START Data extracts

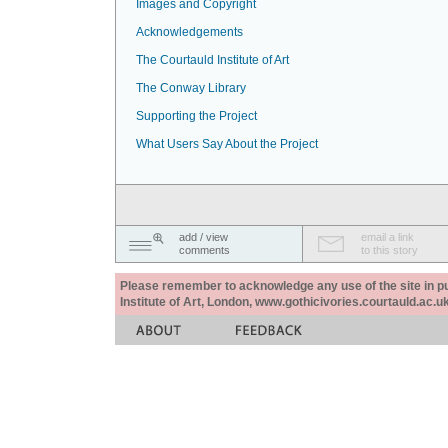
Images and Copyright
Acknowledgements
The Courtauld Institute of Art
The Conway Library
Supporting the Project
What Users Say About the Project
add / view
email a link
comments
to this story
Please remember to acknowledge any use of the site in pub
Institute of Art, London, www.gothicivories.courtauld.ac.uk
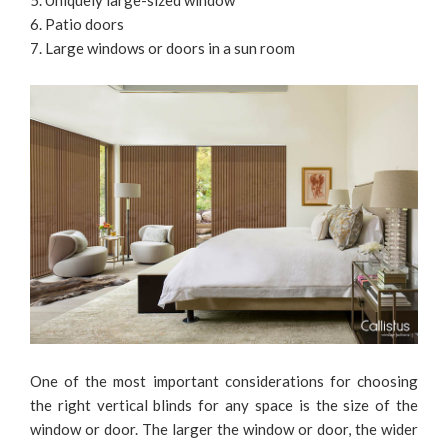
5. Uniquely large-sized window
6. Patio doors
7. Large windows or doors in a sun room
One of the most important considerations for choosing
the right vertical blinds for any space is the size of the
window or door. The larger the window or door, the wider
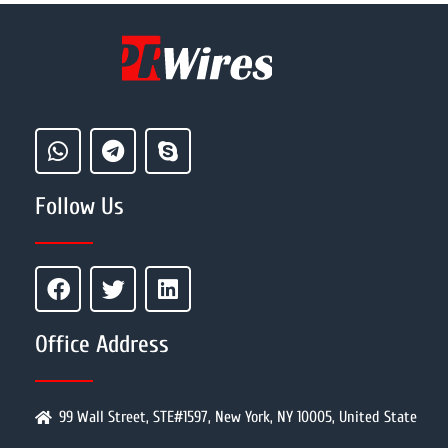
Follow Us
Office Address
99 Wall Street, STE#1597, New York, NY 10005, United State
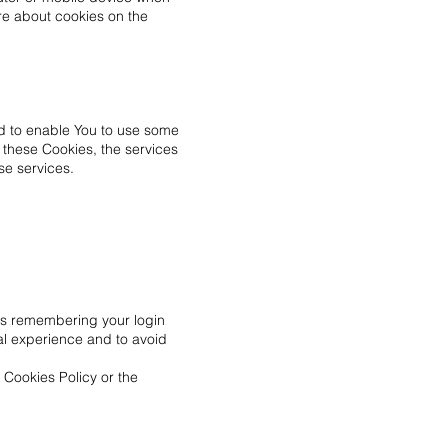
re about cookies on the
nd to enable You to use some
t these Cookies, the services
se services.
s remembering your login
al experience and to avoid
 Cookies Policy or the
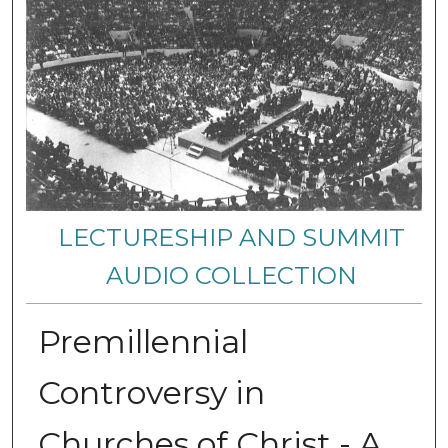
LECTURESHIP AND SUMMIT
AUDIO COLLECTION
Premillennial
Controversy in
Churches of Christ - A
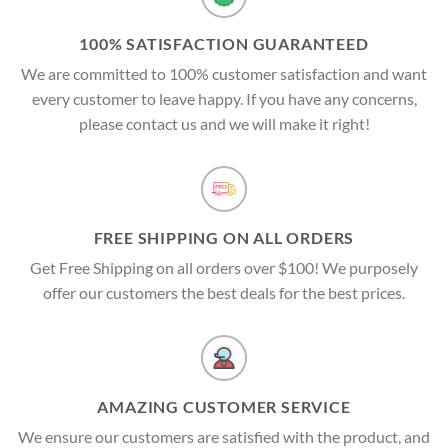
100% SATISFACTION GUARANTEED
We are committed to 100% customer satisfaction and want
every customer to leave happy. If you have any concerns,
please contact us and we will make it right!
FREE SHIPPING ON ALL ORDERS
Get Free Shipping on all orders over $100! We purposely
offer our customers the best deals for the best prices.
AMAZING CUSTOMER SERVICE
We ensure our customers are satisfied with the product, and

END Data extracts

## [Exercise]
Reproduce the text read from every row above, keeping each line unchanged and in order, and leave the pictures out of your answer.

## [Reply]
Images and Copyright
Acknowledgements
The Courtauld Institute of Art
The Conway Library
Supporting the Project
What Users Say About the Project
add / view
email a link
comments
to this story
Please remember to acknowledge any use of the site in pub
Institute of Art, London, www.gothicivories.courtauld.ac.uk
5. Uniquely large-sized window
6. Patio doors
7. Large windows or doors in a sun room
One of the most important considerations for choosing
the right vertical blinds for any space is the size of the
window or door. The larger the window or door, the wider
Follow Us
Office Address
99 Wall Street, STE#1597, New York, NY 10005, United State
re about cookies on the
nd to enable You to use some
t these Cookies, the services
se services.
s remembering your login
al experience and to avoid
 Cookies Policy or the
LECTURESHIP AND SUMMIT
AUDIO COLLECTION
Premillennial
Controversy in
Churches of Christ - A
100% SATISFACTION GUARANTEED
We are committed to 100% customer satisfaction and want
every customer to leave happy. If you have any concerns,
please contact us and we will make it right!
FREE SHIPPING ON ALL ORDERS
Get Free Shipping on all orders over $100! We purposely
offer our customers the best deals for the best prices.
AMAZING CUSTOMER SERVICE
We ensure our customers are satisfied with the product, and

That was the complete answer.